Tuesday, September 30, 2008

Neediness

For those of you who know me, you know that I do not like to come across as a needy person. I would much rather be that person who helps the needy, the one who steps up and does things for others, the person that people can always count on. So, here I am in the middle of raising support for southern Sudan and there is no way around displaying my neediness. This last week though I realized that raising support is not just about my need for prayer and financial support. Don’t get me wrong, those are very important and I won’t be able to go to Sudan without support from individuals and churches, but support raising is first and foremost about my need for Jesus. The Lord does not need me to write e-mails/letters or to make phone calls. The only need is my own. The Lord knows my need and He is more than capable to provide without my help. But yet He invites me to walk with Him because through this invitation my faith will increase. It is very possible that with each e-mail and phone call my monthly support may not increase at all. But what will increase is my dependence and trust in the Lord. When I finally do reach 100% of my support it will be because He is the Ultimate Provider. I will continue to walk with my Father because I know that through each e-mail, phone call, or meeting I am reminded of my need for Him. I want to embrace these opportunities to express my neediness and to hold tight to the truth that without Jesus it would all be pointless. So, today I thank Jesus for my neediness. And I continue to pray that through my neediness and weakness I would become more and more aware of His strength and Almighty Presence.

Wednesday, September 17, 2008

From Doing to Being

These days I feel like I am just going through the motions of life. It is like I have forgotten what I am doing, doing being the imperative word which I will get back to in a minute. On Monday i was thrown a little off course as I walked into the primary school that I was to sub at for the next four days, to find out that I would not be teaching, but would be assisting a handful of teachers with various aid jobs because their classes are overloaded. I will confess that my first thought was "Are you kidding me?" I couldn't help but begin to think about what I would rather be doing or about my long to do list waiting for me back home. I left Monday feeling like I had been in the way more than helpful. But later that evening I also felt frustrated and gross over my poor attitude. This is when I realized that I have returned to an ongoing struggle. A struggle where I think time is waisted if I am not doing what I think I should be doing. And we are back to the doing. This is where I have things a little mixed up, thinking that the doing is the most important thing. It is true that doing is an important part of life. We should get out of bed each day, eat, support our families, invest in relationships, etc. But it is when we rely on this doing to bring complete fulfillment that the mixing up begins to happen and we will instead feel empty. Instead of waking up each morning and asking myself, "What am I going to do today?" I need to instead be saying, "Lord, I long to be close to you today."
For each day is a day with the Lord, a day to reflect His character, to walk by faith, to grow, and to find fullfillment through an intimate relationship with Jesus.

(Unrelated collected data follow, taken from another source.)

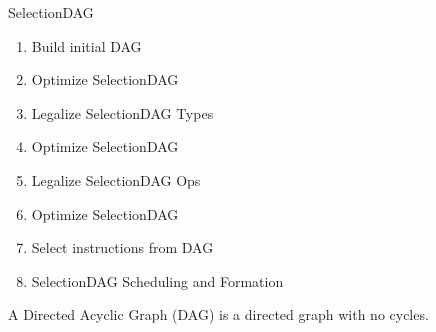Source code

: \begin{frame}{SelectionDAG}
    \begin{enumerate}
    \item 
    Build initial DAG
    \item
    Optimize SelectionDAG
    \item
    Legalize SelectionDAG Types 
    \item
    Optimize SelectionDAG 
    \item
    Legalize SelectionDAG Ops 
    \item
    Optimize SelectionDAG
    \item
    Select instructions from DAG
    \item
    SelectionDAG Scheduling and Formation
    \end{enumerate}

	\begin{definition}
		A \alert{Directed Acyclic Graph (DAG)} is a directed graph with no cycles.
	\end{definition}
\end{frame}
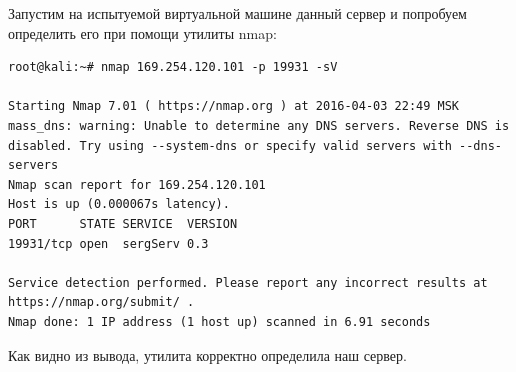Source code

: \documentclass[10pt,a4paper]{report}
\begin{document}
		Запустим на испытуемой виртуальной машине данный сервер и попробуем определить его при помощи утилиты nmap:
		\begin{verbatim}
root@kali:~# nmap 169.254.120.101 -p 19931 -sV

Starting Nmap 7.01 ( https://nmap.org ) at 2016-04-03 22:49 MSK
mass_dns: warning: Unable to determine any DNS servers. Reverse DNS is disabled. Try using --system-dns or specify valid servers with --dns-servers
Nmap scan report for 169.254.120.101
Host is up (0.000067s latency).
PORT      STATE SERVICE  VERSION
19931/tcp open  sergServ 0.3

Service detection performed. Please report any incorrect results at https://nmap.org/submit/ .
Nmap done: 1 IP address (1 host up) scanned in 6.91 seconds

		\end{verbatim}
		Как видно из вывода, утилита корректно определила наш сервер.
		
\end{document}
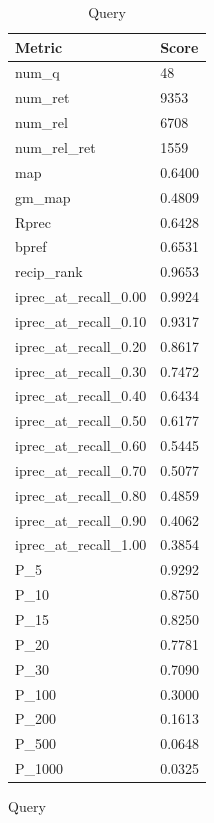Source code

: 
\begin{table}[htb]
    \parbox{.45\linewidth}{
    \begin{tabular}{ | l | l | }
    \hline
    Metric & Score \\ \hline
	num\_q & 48 \\ \hline
	num\_ret & 9353 \\ \hline
	num\_rel & 6708 \\ \hline
	num\_rel\_ret & 1559 \\ \hline
	map & 0.6400 \\ \hline
	gm\_map & 0.4809 \\ \hline
	Rprec & 0.6428 \\ \hline
	bpref & 0.6531 \\ \hline
	recip\_rank & 0.9653 \\ \hline
	iprec\_at\_recall\_0.00 & 0.9924 \\ \hline
	iprec\_at\_recall\_0.10 & 0.9317 \\ \hline
	iprec\_at\_recall\_0.20 & 0.8617 \\ \hline
	iprec\_at\_recall\_0.30 & 0.7472 \\ \hline
	iprec\_at\_recall\_0.40 & 0.6434 \\ \hline
	iprec\_at\_recall\_0.50 & 0.6177 \\ \hline
	iprec\_at\_recall\_0.60 & 0.5445 \\ \hline
	iprec\_at\_recall\_0.70 & 0.5077 \\ \hline
	iprec\_at\_recall\_0.80 & 0.4859 \\ \hline
	iprec\_at\_recall\_0.90 & 0.4062 \\ \hline
	iprec\_at\_recall\_1.00 & 0.3854 \\ \hline
	P\_5 & 0.9292 \\ \hline
	P\_10 & 0.8750 \\ \hline
	P\_15 & 0.8250 \\ \hline
	P\_20 & 0.7781 \\ \hline
	P\_30 & 0.7090 \\ \hline
	P\_100 & 0.3000 \\ \hline
	P\_200 & 0.1613 \\ \hline
	P\_500 & 0.0648 \\ \hline
	P\_1000 & 0.0325 \\ \hline
    \end{tabular}
    \caption{Query}
    \label{table:manual-query}
    }
    \parbox{.45\linewidth}{
    \begin{tabular}{ | l | l | }

\end{tabular}}
\end{table}
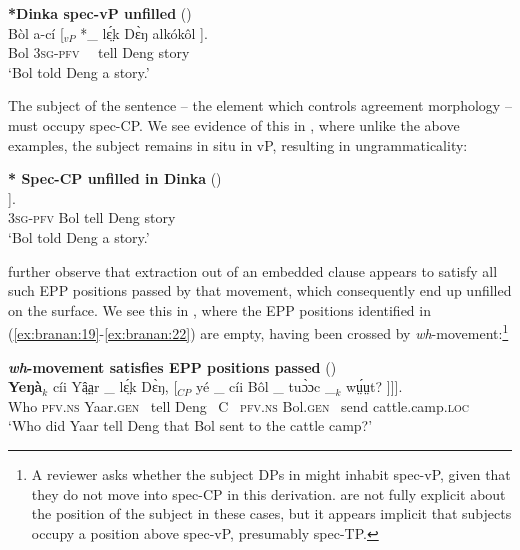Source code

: \documentclass[output=paper,colorlinks,citecolor=brown]{langscibook}
\begin{document}
\ea%
    \label{ex:branan:21}
    \textbf{*Dinka spec-vP unfilled} \hfill{(\citealt[ex. 33c]{VanUrkRichards2015})}\\
    \gll    B\`{o}l a-c\'{i} [$_{vP}$ *\_ lɛ̤́k  D\`{ɛ}ŋ alk\'{o}k\^{o}l ].  \\
            Bol \textsc{3sg-pfv} \, \,  tell Deng story \\
    \glt    `Bol told Deng a story.'
\z

The subject of the sentence -- the element which controls agreement morphology -- must occupy spec-CP. We see evidence of this in , where unlike the above examples, the subject remains in situ in vP, resulting in ungrammaticality:

\ea%
    \label{ex:branan:22}
    \textbf{* Spec-CP unfilled in Dinka} \hfill{(\citealt[ex. 33d]{VanUrkRichards2015})}\\
    \gll    *[$_{CP}$ \_  a-c\'{i}i  [$_{vP}$ B\`{o}l   lɛ̤́k  D\`{ɛ}ŋ alk\'{o}k\^{o}l ] ]. \\
            {} {} \textsc{3sg-pfv} {}  Bol tell Deng story \\
    \glt    `Bol told Deng a story.'
\z

\citeauthor{VanUrkRichards2015} further observe that extraction out of an embedded clause appears to satisfy all such EPP positions passed by that movement, which consequently end up unfilled on the surface. We see this in , where the EPP positions identified in (\ref{ex:branan:19}-\ref{ex:branan:22}) are empty, having been crossed by \textit{wh}-movement:\footnote{A reviewer asks whether the subject DPs in  might inhabit spec-vP, given that they do not move into spec-CP in this derivation. \citeauthor{VanUrkRichards2015} are not fully explicit about the position of the subject in these cases, but it appears implicit that subjects occupy a position above spec-vP, presumably spec-TP.}

\ea%
    \label{ex:branan:23}
    \textbf{\textit{wh}-movement satisfies EPP positions passed}
    \hfill{(\citealt[ex. 37]{VanUrkRichards2015})}\\
    \gll    \textbf{Yeŋ\`{a}}$_{k}$ c\'{i}i  Yâ̤a̤r \_ lɛ̤́k  D\`{ɛ}ŋ, [$_{CP}$ y\'{e} \_  c\'{i}i  B\^{o}l \_ tu\`{ɔ}ɔc \_$_{k}$ wṳ́ṳt?  ]]]. \\
            Who \textsc{pfv.ns}   Yaar.\textsc{gen} \,  tell Deng \, C \, \textsc{pfv.ns}  Bol.\textsc{gen} \, send {} cattle.camp.\textsc{loc}  \\
    \glt    `Who did Yaar tell Deng that Bol sent to the cattle camp?'
\z
\end{document}
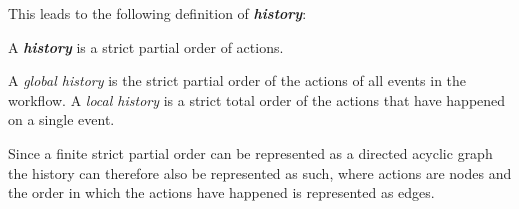 	\newpar This leads to the following definition of \textbf{\textit{history}}:
	
	\begin{definition}
		A \textit{\textbf{history}} is a strict partial order of actions.
	\end{definition}
	
    \noindent A \textit{global history} is the strict partial order of the actions of all events in the workflow. A \textit{local history} is a strict total order of the actions that have happened on a single event.
    
    \newpar Since a finite strict partial order can be represented as a directed acyclic graph the history can therefore also be represented as such, where actions are nodes and the order in which the actions have happened is represented as edges.

	

	
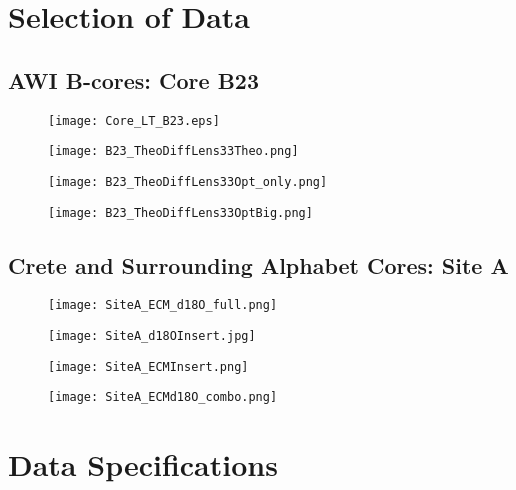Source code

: \documentclass[../../CompleteThesis/Complete_1stDraft]{subfiles}
\begin{document}
\section[Selection][Selection]{Selection of Data}
\label{Sec:Data_Selection}
\subsection[AWI B-cores]{AWI B-cores: Core B23}
\label{Subsec:Data_Selection_Bcores}


\begin{figure}[h]
	\centering
	\texttt{[image: Core\_LT\_B23.eps]}
	\caption[]{}
	\label{fig:Core_LT_B23}
\end{figure}

\begin{figure}[h]
	\centering
	\texttt{[image: B23\_TheoDiffLens33Theo.png]}
	\caption[]{}
	\label{fig:B23_BD_Theo}
\end{figure}

\begin{figure}[h]
	\centering
	\texttt{[image: B23\_TheoDiffLens33Opt\_only.png]}
	\caption[]{}
	\label{fig:B23_BD_OptOnly}
\end{figure}

\begin{figure}[h]
	\centering
	\texttt{[image: B23\_TheoDiffLens33OptBig.png]}
	\caption[]{}
	\label{fig:B23_BD_OptBig}
\end{figure}


\subsection[Crete Area][Crete Area]{Crete and Surrounding Alphabet Cores: Site A}
\label{Subsec:Data_Selection_Alhabet}

\begin{figure}[h]
	\centering
	\texttt{[image: SiteA\_ECM\_d18O\_full.png]}
	\caption[]{}
	\label{fig:SiteA__ECM_d18O_full.png}
\end{figure}

\begin{figure}[h]
	\centering
	\texttt{[image: SiteA\_d18OInsert.jpg]}
	\caption[]{}
	\label{fig:SiteA_d18OInsert}
\end{figure}

\begin{figure}[h]
	\centering
	\texttt{[image: SiteA\_ECMInsert.png]}
	\caption[]{}
	\label{fig:SiteA_ECMInsert}
\end{figure}

\begin{figure}[h]
	\centering
	\texttt{[image: SiteA\_ECMd18O\_combo.png]}
	\caption[]{}
	\label{fig:SiteA_ECMd18O_combo}
\end{figure}

\section[Data Specifications][Data Specifications]{Data Specifications}
\label{Sec:Data_Specifications}
\end{document}

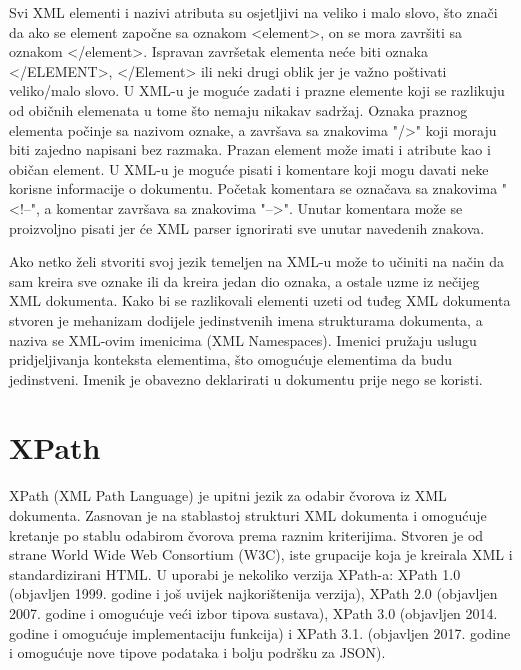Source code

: \documentclass{foi}
\begin{document}
Svi XML elementi i nazivi atributa su osjetljivi na veliko i malo slovo, što znači da ako se element započne sa oznakom <element>, on se mora završiti sa oznakom </element>. Ispravan završetak elementa neće biti oznaka </ELEMENT>, </Element> ili neki drugi oblik jer je važno poštivati veliko/malo slovo. U XML-u je moguće zadati i prazne elemente koji se razlikuju od običnih elemenata u tome što nemaju nikakav sadržaj. Oznaka praznog elementa počinje sa nazivom oznake, a završava sa znakovima "/>" koji moraju biti zajedno napisani bez razmaka. Prazan element može imati i atribute kao i običan element. U XML-u je moguće pisati i komentare koji mogu davati neke korisne informacije o dokumentu. Početak komentara se označava sa znakovima "<!--", a komentar završava sa znakovima "-->". Unutar komentara može se proizvoljno pisati jer će XML parser ignorirati sve unutar navedenih znakova. \cite{xmlSoapProgramming}

Ako netko želi stvoriti svoj jezik temeljen na XML-u može to učiniti na način da sam kreira sve oznake ili da kreira jedan dio oznaka, a ostale uzme iz nečijeg XML dokumenta. Kako bi se razlikovali elementi uzeti od tuđeg XML dokumenta stvoren je mehanizam dodijele jedinstvenih imena strukturama dokumenta, a naziva se XML-ovim imenicima (XML Namespaces). Imenici pružaju uslugu pridjeljivanja konteksta elementima, što omogućuje elementima da budu jedinstveni. Imenik je obavezno deklarirati u dokumentu prije nego se koristi.

\section{XPath}

XPath (XML Path Language) je upitni jezik za odabir čvorova iz XML dokumenta. Zasnovan je na stablastoj strukturi XML dokumenta i omogućuje kretanje po stablu odabirom čvorova prema raznim kriterijima. Stvoren je od strane World Wide Web Consortium (W3C), iste grupacije koja je kreirala XML i standardizirani HTML. U uporabi je nekoliko verzija XPath-a: XPath 1.0 (objavljen 1999. godine i još uvijek najkorištenija verzija), XPath 2.0 (objavljen 2007. godine  i omogućuje veći izbor tipova sustava), XPath 3.0 (objavljen 2014. godine i omogućuje implementaciju funkcija) i XPath 3.1. (objavljen 2017. godine i omogućuje nove tipove podataka i bolju podršku za JSON).
\end{document}
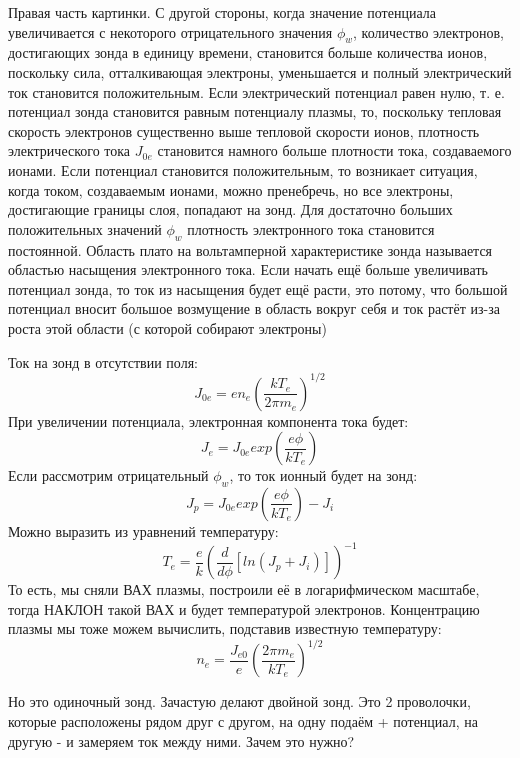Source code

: \documentclass[10pt, a4paper]{article}
\begin{document}
Правая часть картинки.
С другой стороны, когда значение потенциала увеличивается с некоторого отрицательного значения $\phi_w$, количество электронов, достигающих зонда в единицу времени, становится больше количества ионов, поскольку сила, отталкивающая электроны, уменьшается и полный электрический ток становится положительным. Если электрический потенциал равен нулю, т. е. 
потенциал зонда становится равным потенциалу плазмы, то, поскольку тепловая скорость электронов существенно выше тепловой скорости ионов, плотность электрического тока $J_{0e}$ становится намного больше плотности тока, создаваемого ионами. Если потенциал становится положительным, то возникает ситуация, когда током, создаваемым ионами, можно пренебречь, но все электроны, достигающие границы слоя, попадают на зонд. Для достаточно больших положительных значений $\phi_w$ плотность электронного тока становится постоянной. Область плато на вольтамперной характеристике зонда называется областью насыщения электронного тока.
Если начать ещё больше увеличивать потенциал зонда, то ток из насыщения будет ещё расти, это потому, что большой потенциал вносит большое возмущение в область вокруг себя и ток растёт из-за роста этой области (с которой собирают электроны)

Ток на зонд в отсутствии поля:
\begin{equation}
	J_{0e}=e n_e (\frac{kT_e}{2 \pi m_e})^{1/2}
\end{equation}
При увеличении потенциала, электронная компонента тока будет:
\begin{equation}
	J_{e}=J_{0e}exp(\frac{e\phi}{kT_e})
\end{equation}
Если рассмотрим отрицательный $\phi_w$, то ток ионный будет на зонд:
\begin{equation}
	J_{p}=J_{0e}exp(\frac{e\phi}{kT_e})-J_i
\end{equation}
Можно выразить из уравнений температуру:
\begin{equation}
	T_e= \frac{e}{k} (\frac{d}{d \phi} [ln(J_p + J_i)])^{-1}
\end{equation}
То есть, мы сняли ВАХ плазмы, построили её в логарифмическом масштабе, тогда НАКЛОН такой ВАХ и будет температурой электронов.
Концентрацию плазмы мы тоже можем вычислить, подставив известную температуру:
\begin{equation}
	n_e= \frac{J_{e0}}{e} (\frac{2 \pi m_e}{kT_e})^{1/2}
\end{equation}


Но это одиночный зонд. Зачастую делают двойной зонд. Это 2 проволочки, которые расположены рядом друг с другом, на одну подаём + потенциал, на другую - и замеряем ток между ними. Зачем это нужно?
\end{document}
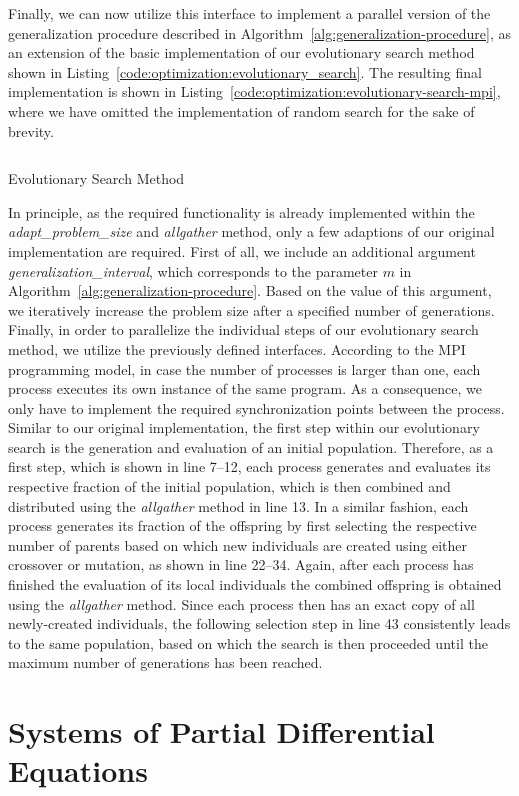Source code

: Finally, we can now utilize this interface to implement a parallel version of the generalization procedure described in Algorithm~\ref{alg:generalization-procedure}, as an extension of the basic implementation of our evolutionary search method shown in Listing~\ref{code:optimization:evolutionary_search}.
The resulting final implementation is shown in Listing~\ref{code:optimization:evolutionary-search-mpi}, where we have omitted the implementation of random search for the sake of brevity.
\begin{listing}
	\inputminted[linenos]{python}{evostencils/optimization/evolutionary_search_mpi.py}
	\caption{Evolutionary Search Method}
	\label{code:optimization:evolutionary-search-mpi}
\end{listing}
In principle, as the required functionality is already implemented within the \emph{adapt\_problem\_size} and \emph{allgather} method, only a few adaptions of our original implementation are required.
First of all, we include an additional argument \emph{generalization\_interval}, which corresponds to the parameter $m$ in Algorithm~\ref{alg:generalization-procedure}.
Based on the value of this argument, we iteratively increase the problem size after a specified number of generations.
Finally, in order to parallelize the individual steps of our evolutionary search method, we utilize the previously defined interfaces.
According to the MPI programming model, in case the number of processes is larger than one, each process executes its own instance of the same program.
As a consequence, we only have to implement the required synchronization points between the process.
Similar to our original implementation, the first step within our evolutionary search is the generation and evaluation of an initial population.
Therefore, as a first step, which is shown in line 7--12, each process generates and evaluates its respective fraction of the initial population, which is then combined and distributed using the \emph{allgather} method in line 13.
In a similar fashion, each process generates its fraction of the offspring by first selecting the respective number of parents based on which new individuals are created using either crossover or mutation, as shown in line 22--34.
Again, after each process has finished the evaluation of its local individuals the combined offspring is obtained using the \emph{allgather} method.
Since each process then has an exact copy of all newly-created individuals, the following selection step in line 43 consistently leads to the same population, based on which the search is then proceeded until the maximum number of generations has been reached.

\section{Systems of Partial Differential Equations}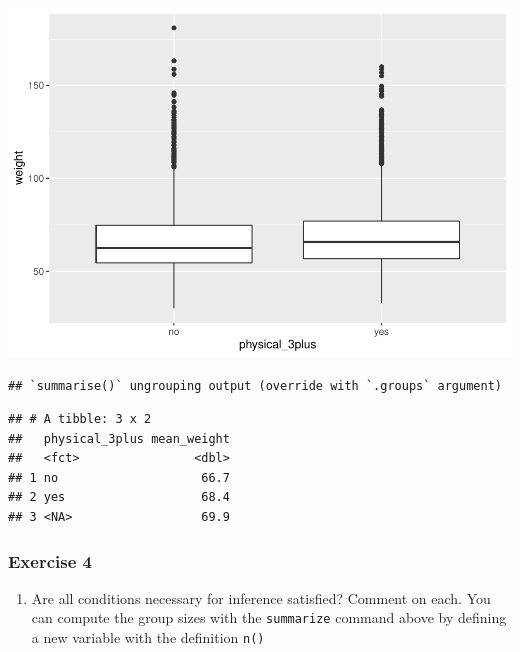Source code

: \documentclass[
]{article}
\newenvironment{Shaded}{\begin{snugshade}}{\end{snugshade}}
\newcommand{\DataTypeTok}[1]{\textcolor[rgb]{0.13,0.29,0.53}{#1}}
\newcommand{\KeywordTok}[1]{\textcolor[rgb]{0.13,0.29,0.53}{\textbf{#1}}}
\newcommand{\NormalTok}[1]{#1}
\newcommand{\OperatorTok}[1]{\textcolor[rgb]{0.81,0.36,0.00}{\textbf{#1}}}
\newcommand{\OtherTok}[1]{\textcolor[rgb]{0.56,0.35,0.01}{#1}}
\newcommand{\StringTok}[1]{\textcolor[rgb]{0.31,0.60,0.02}{#1}}
\providecommand{\tightlist}{%
  \setlength{\itemsep}{0pt}\setlength{\parskip}{0pt}}
\begin{document}
\includegraphics{lab_7_files/figure-latex/unnamed-chunk-3-1.pdf}

\begin{Shaded}
\end{Shaded}

\begin{verbatim}
## `summarise()` ungrouping output (override with `.groups` argument)
\end{verbatim}

\begin{verbatim}
## # A tibble: 3 x 2
##   physical_3plus mean_weight
##   <fct>                <dbl>
## 1 no                    66.7
## 2 yes                   68.4
## 3 <NA>                  69.9
\end{verbatim}

\hypertarget{exercise-4}{%
\subsubsection{Exercise 4}\label{exercise-4}}

\begin{enumerate}
\def\labelenumi{\arabic{enumi}.}
\tightlist
\item
  Are all conditions necessary for inference satisfied? Comment on each.
  You can compute the group sizes with the \texttt{summarize} command
  above by defining a new variable with the definition \texttt{n()}
\end{enumerate}
\end{document}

"Even the most routine part of your day can be an act of spiritual worship, holy and pleasing to Me." Sarah Young (Jesus Calling)

Tuesday, September 2, 2008

The Thrill of the Ride

I hope I am one of those people who continue to enjoy the thrills of vertical drops well into my golden years.
This past weekend I went camping in northern Idaho with two friends that I have known since 3rd grade. It was a carefree weekend full of fun, excitement, and lots of laughter. With a lot of history comes a lot of reminiscing. We have walked through many seasons of life together, from curious childhood to awkward adolescence. We have walked together through those confusing times of figuring out who we are and who we want to become. And now here we are and even though we still don't have everything figured out, we grasp onto the moments when we can enjoy the thrill of the ride.This weekend I was reminded again how I have been blessed with great friends. Friends who I have truly experienced life with, both the good and the bad, and through it all we have watched one another grow. It is weekends like this, when you are pulled out of the routines of daily life, that you can truly kickback and really enjoy what is right in front of you.